The Labour leadership is getting its U-turns in early.
Labour is not going to wait two years to the next election before it backs off from commitments to poor and working class people.
Shadow chancellor Ed Balls has announced that Labour would accept the Tories’ spending limits for at least the first year of any Labour government.
He talked of “iron discipline” and “big and painful choices” for “a tough deficit reduction plan”.
All this sounds dismally familiar to millions struggling to survive under the Tories’ austerity attacks.
One of the cuts they would make is to pensioners’ winter fuel allowance for elderly people on higher incomes.
We are told that the imposition of austerity is the only way to get the country out of crisis. So it might seem sensible to stop wealthy people receiving a benefit.
But this move is an attack on the fundamental principle of universal benefits on which the welfare state was established.

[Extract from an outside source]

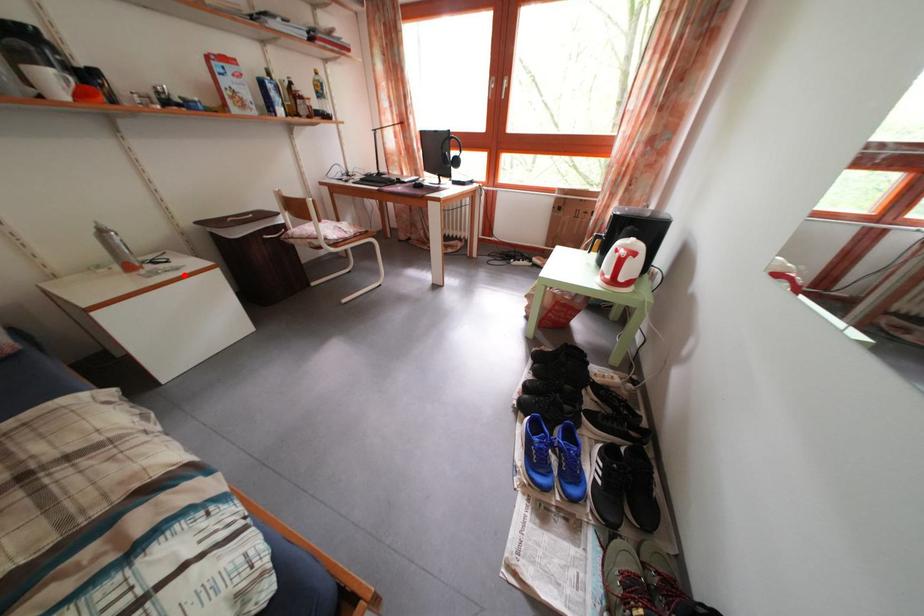
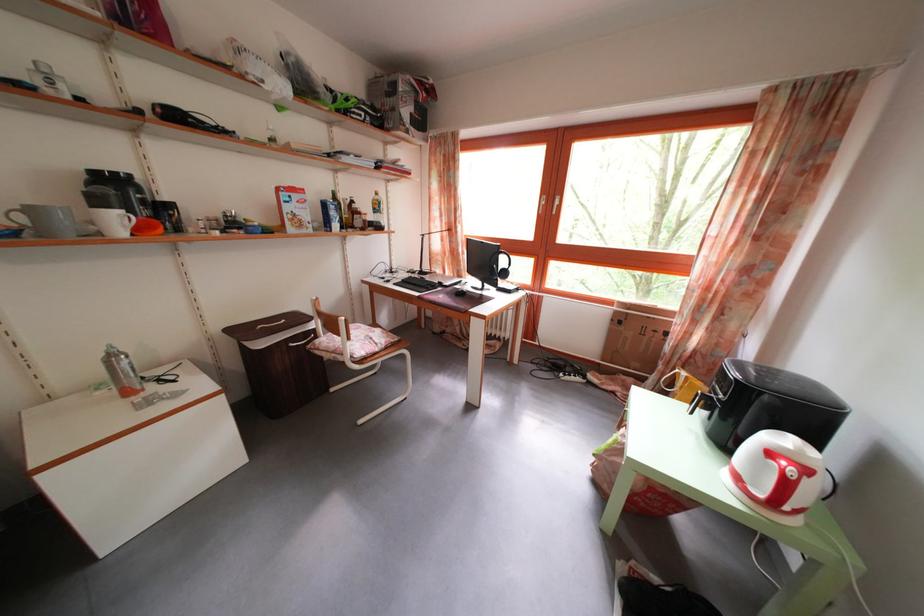
Find the pixel in the second image that matches the highlighted location in the first image.

(185, 402)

It’s a principle that Balls was proudly declaring his support for as recently as January, saying “Universal benefits are an important bedrock of our society.”
Universal benefits reach more people who are entitled to receive help than any means tested benefits and they cost less to administrate.
Many people balk at filling out complicated forms and so get put off claiming money they should receive. Or they feel shame in asking for support.
Yet benefits should be seen as something that everyone can receive because we all pay into the system at different times.
There should be no feeling of shame in accepting them.
Cutting an allowance from some pensioners undermines the basis of the welfare state.
The people who most rely on the welfare state are the poorest in society.
Balls is trying to prove to the ruling class that Labour is fit to govern. Ed Miliband is set to follow up with a speech of his own this week.
Tony Blair and Gordon Brown did the same five months before the 1997 election when they committed to sticking to Tory spending targets.
They all want the bosses to see Labour as a safe pair of hands to look after the economy. This means vowing to hammer the poor.
Yet Labour would win more votes among its working class supporters if it promised to defy the Tories’ austerity plans.
We can’t wait for the next election or rely on Labour to stop austerity.
We will only stop it by fighting back through mass strikes and around campaigns such as the bedroom tax.
Labour should be supporting resistance to the Tories’ assault, not promising to continue it.